Overall, these are relatively minor weaknesses in a highly-intelligent software product. They are largely indicative of a developer whose priorities lay in simplifying the most challenging problems, and in doing so allowing substance to triumph perhaps a little too much over style.
One company making extensive use of Q is Sweeney Research, also in Australia. Erik Heller is general manager of Sweeney’s Sydney office and an experienced researcher with a background in advanced quantitative methods. He has overseen the gradual introduction of Q as an analysis tool for researchers to use on data collected largely in-house from a broad range of telephone, online and in-person surveys. “One of the advantages of Q is that it is very easy for someone who is not that involved in the data analysis to go into the data and run some additional crosstabs,” Heller says.
“There is a huge efficiency gain if someone works up a hypothesis when writing his report and does not have to stop what he is doing, run downstairs or write an e-mail to the data analyst. It may not sound like much, but it is really quite disruptive and therefore desirable to streamline this from the business perspective. That is not something that is especially novel to Q, but where Q differentiates itself from other tools like SPSS is the extent to which it is intuitive and easy for people to immerse themselves in the data.”
Asked how long it might take a novice user to become familiar with the software, Heller says, “That really depends on the individual, but most people seem quite capable of using Q within a couple of hours: checking the data make sense, interrogating the tables and producing some additional basic tables.”
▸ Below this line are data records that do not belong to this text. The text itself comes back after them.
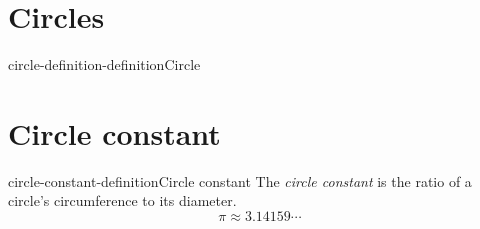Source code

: \documentclass[preview]{standalone}
\begin{document}
\genpage

\section{Circles}

\begin{snippetdefinition}{circle-definition-definition}{Circle}
    \todo
\end{snippetdefinition}

\section{Circle constant}

\begin{snippetdefinition}{circle-constant-definition}{Circle constant}
    The \textit{circle constant} is the ratio of a circle's circumference
    to its diameter.
    \[
        \pi \approx 3.14159\cdots
    \]
\end{snippetdefinition}
\end{document}
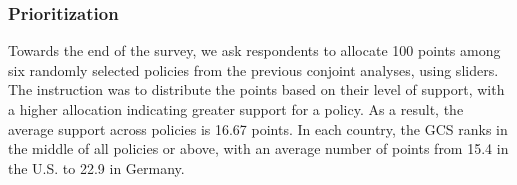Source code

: 



\subsubsection{Prioritization}\label{subsubsec:prioritization} %

Towards the end of the survey, we ask respondents to allocate 100 points among six randomly selected policies from the previous conjoint analyses, using sliders. The instruction was to distribute the points based on their level of support, with a higher allocation indicating greater support for a policy. %
As a result, the average support across policies is 16.67 points. %
In each country, the GCS ranks in the middle of all policies or above, with an average number of points from 15.4 in the U.S. to 22.9 in Germany.%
However, as Heller points out, this is just the start for most users in understanding what Q is capable of. “The statistical abilities of this program are the biggest reason I’ve been driving this internally to get people to use it. What’s really good about it is the sophistication of the tests and the foolproof way that they are applied. If you think about the purpose for which most of the traditional tests were originally designed, it is very different from the ways we analyze commercial research studies today.
“In a way, at the 95 percent confidence level, every twentieth test will be a false positive. And on a typical study, we run hundreds of these tests. Q uses testing approaches that aim to account for this and are therefore more appropriate for the huge number of tests that are done on a typical study. It means it is easy to cut across big data sets and see the important, statistically-significant effects. To do that in a software like SPSS is infinitely more cumbersome.”
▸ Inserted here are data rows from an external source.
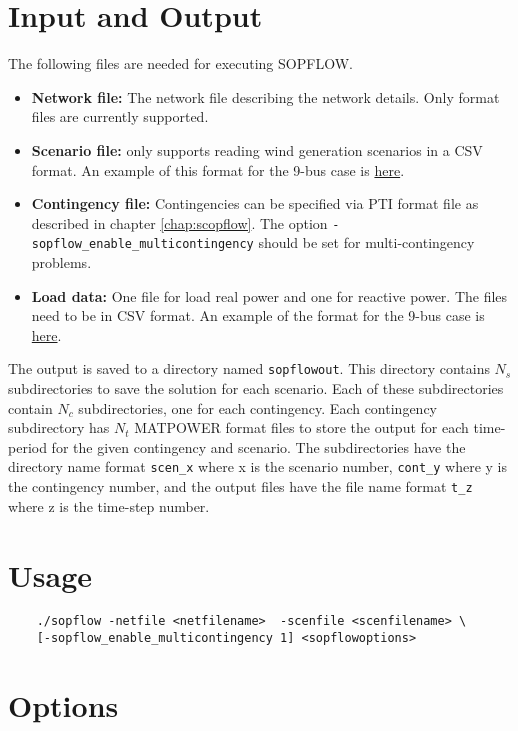 \section{Input and Output}
The following files are needed for executing SOPFLOW.
\begin{itemize}
    \item \textbf{Network file:} The network file describing the network details. Only \matpower format files are currently supported.
    \item \textbf{Scenario file:} \sopflow only supports reading wind generation scenarios in a CSV format. An example of this format for the 9-bus case is \href{https://gitlab.pnnl.gov/exasgd/frameworks/exago/-/tree/master/datafiles/case9/scenarios_9bus.csv}{here}.
    \item \textbf{Contingency file:} Contingencies can be specified via PTI format file as described in chapter \ref{chap:scopflow}. The option \lstinline{-sopflow_enable_multicontingency} should be set for multi-contingency problems.
    \item \textbf{Load data:} One file for load real power and one for reactive power. The files need to be in CSV format. An example of the format for the 9-bus case is \href{https://gitlab.pnnl.gov/exasgd/frameworks/exago/-/tree/master/datafiles/case9}{here}.
\end{itemize}

The \sopflow output is saved to a directory named \texttt{sopflowout}. This
directory contains $N_s$ subdirectories to save the solution for each scenario.
Each of these subdirectories contain $N_c$ subdirectories, one for each
contingency. Each contingency subdirectory has $N_t$ MATPOWER format files to
store the output for each time-period for the given contingency and scenario.
The subdirectories have the directory name format \texttt{scen_x} where x is
the scenario number,  \texttt{cont_y} where y is the contingency number, and
the output files have the file name format \texttt{t_z} where z is the time-step number.

\section{Usage}
\begin{lstlisting}
    ./sopflow -netfile <netfilename>  -scenfile <scenfilename> \
    [-sopflow_enable_multicontingency 1] <sopflowoptions>
\end{lstlisting}

\section{Options}

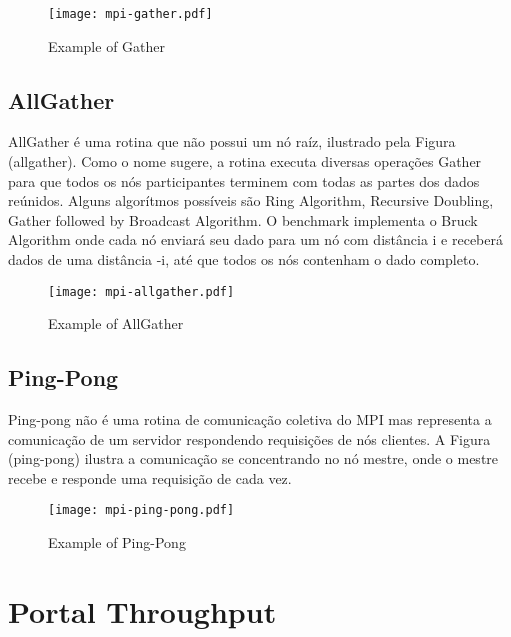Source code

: 			\begin{figure}[!tb]
				\centering%
				\caption{Example of \mpi Gather}%
				\label{fig:exp-gather}%
				\texttt{[image: mpi-gather.pdf]}%
			\end{figure}

		\subsection{AllGather}

			AllGather é uma rotina que não possui um nó raíz, ilustrado pela Figura (allgather).
			Como o nome sugere, a rotina executa diversas operações Gather para que todos os nós participantes terminem com todas as partes dos dados reúnidos.
			Alguns algorítmos possíveis são Ring Algorithm, Recursive Doubling, Gather followed by Broadcast Algorithm.
			O benchmark implementa o Bruck Algorithm onde cada nó enviará seu dado para um nó com distância i e receberá dados de uma distância -i, até que todos os nós contenham o dado completo.

			\begin{figure}[!tb]
				\centering%
				\caption{Example of \mpi AllGather}%
				\label{fig:exp-allgather}%
				\texttt{[image: mpi-allgather.pdf]}%
			\end{figure}

		\subsection{Ping-Pong}

			Ping-pong não é uma rotina de comunicação coletiva do MPI mas representa a comunicação de um servidor respondendo requisições de nós clientes.
			A Figura (ping-pong) ilustra a comunicação se concentrando no nó mestre, onde o mestre recebe e responde uma requisição de cada vez.

			\begin{figure}[!tb]
			    \centering%
			    \caption{Example of Ping-Pong}%
			    \label{fig:exp-ping-pong}%
			    \texttt{[image: mpi-ping-pong.pdf]}%
			\end{figure}

	\section{Portal Throughput}

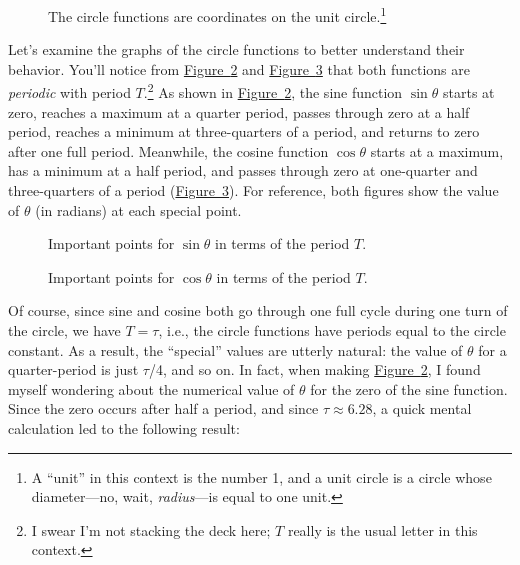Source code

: \documentclass{article}
\begin{document}
\begin{figure}
\begin{center}
\end{center}
\caption{The circle functions are coordinates on the unit circle.\footnote{A ``unit'' in this context is the number 1, and a unit circle is a circle whose diameter---no, wait, \emph{radius}---is equal to one unit.}\label{fig:circle-functions}}
\end{figure}

Let's examine the graphs of the circle functions to better understand their behavior. You'll notice from \hyperref[fig:sine-with-tau]{Figure~}\ref{fig:sine-with-tau} and \hyperref[fig:cosine-with-tau]{Figure~}\ref{fig:cosine-with-tau} that both functions are \emph{periodic} with period $T$.\footnote{I swear I'm not stacking the deck here; $T$ really is the usual letter in this context.} As shown in \hyperref[fig:sine-with-tau]{Figure~}\ref{fig:sine-with-tau}, the sine function $\sin\theta$ starts at zero, reaches a maximum at a quarter period, passes through zero at a half period, reaches a minimum at three-quarters of a period, and returns to zero after one full period. Meanwhile, the cosine function $\cos\theta$ starts at a maximum, has a minimum at a half period, and passes through zero at one-quarter and three-quarters of a period  (\hyperref[fig:cosine-with-tau]{Figure~}\ref{fig:cosine-with-tau}). For reference, both figures show the value of $\theta$ (in radians) at each special point.

\begin{figure}
\begin{center}
\end{center}
\caption{Important points for $\sin\theta$ in terms of the period $T$.\label{fig:sine-with-tau}}
\end{figure}

\begin{figure}
\begin{center}
\end{center}
\caption{Important points for $\cos\theta$ in terms of the period $T$.\label{fig:cosine-with-tau}}
\end{figure}

Of course, since sine and cosine both go through one full cycle during one turn of the circle, we have $T = \tau$, i.e., the circle functions have periods equal to the circle constant. As a result, the ``special'' values are utterly natural: the value of $\theta$ for a quarter-period is just $\tau$/4, and so on. In fact, when making \hyperref[fig:sine-with-tau]{Figure~}\ref{fig:sine-with-tau}, I found myself wondering about the numerical value of $\theta$ for the zero of the sine function. Since the zero occurs after half a period, and since $\tau \approx 6.28$, a quick mental calculation led to the following result:
\end{document}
Heller had also used Q to analyze conjoint studies, both before and after the conjoint analysis module was added to Q, where an entire choice-based experiment is simply treated as a single composite question. “I’ve use it on one project, so far” he says. “It is brilliant in its simplicity. Most people are probably used to having a bit more control over the data and this way you are putting a bit more trust into the software. Clearly, the approach they have taken is that they want to make it as simple as possible. It is ideal for someone who does not have the time to get involved with all the statistics behind it. I think it is a great feature and one I will use a lot more going forward.”
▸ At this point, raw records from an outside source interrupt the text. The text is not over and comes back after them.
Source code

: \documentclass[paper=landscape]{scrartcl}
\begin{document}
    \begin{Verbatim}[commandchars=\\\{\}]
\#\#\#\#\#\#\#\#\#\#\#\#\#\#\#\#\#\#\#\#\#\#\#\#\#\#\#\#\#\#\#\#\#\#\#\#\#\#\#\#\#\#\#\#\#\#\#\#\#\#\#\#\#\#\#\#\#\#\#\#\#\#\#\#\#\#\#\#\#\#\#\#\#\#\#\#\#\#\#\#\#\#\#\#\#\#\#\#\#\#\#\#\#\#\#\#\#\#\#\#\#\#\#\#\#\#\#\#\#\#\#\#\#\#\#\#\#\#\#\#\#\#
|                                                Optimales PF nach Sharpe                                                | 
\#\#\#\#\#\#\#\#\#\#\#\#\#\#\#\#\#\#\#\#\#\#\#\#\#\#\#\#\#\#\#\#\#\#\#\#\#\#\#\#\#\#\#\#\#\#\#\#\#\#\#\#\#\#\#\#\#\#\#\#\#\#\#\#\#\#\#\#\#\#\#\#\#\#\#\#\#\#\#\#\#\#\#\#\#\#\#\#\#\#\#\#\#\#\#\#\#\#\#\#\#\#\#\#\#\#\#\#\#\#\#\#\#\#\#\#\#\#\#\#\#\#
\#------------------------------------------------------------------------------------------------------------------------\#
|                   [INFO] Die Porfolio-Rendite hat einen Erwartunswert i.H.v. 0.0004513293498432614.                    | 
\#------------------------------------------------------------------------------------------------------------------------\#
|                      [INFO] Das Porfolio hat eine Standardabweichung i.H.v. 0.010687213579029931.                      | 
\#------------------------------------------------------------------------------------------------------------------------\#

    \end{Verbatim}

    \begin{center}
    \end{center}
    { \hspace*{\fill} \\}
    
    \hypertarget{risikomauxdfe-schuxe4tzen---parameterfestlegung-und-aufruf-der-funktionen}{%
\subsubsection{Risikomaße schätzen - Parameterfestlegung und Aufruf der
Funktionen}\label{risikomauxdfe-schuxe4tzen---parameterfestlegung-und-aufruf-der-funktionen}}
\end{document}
Another plus for Sweeney Research is the ability to export tables and charts in Q for clients to view in the free Q Reader. “For them to be able to look at the tables and merge categories without manipulating the original data is very beneficial and we find they are very keen to use it. It does not overload them because the free version has fewer options; it just allows them to check the little queries they might have. It is all about simplifying things. There is so much information out there these days and there is no shortage of data – the aim is to provide it in the most usable format you can.”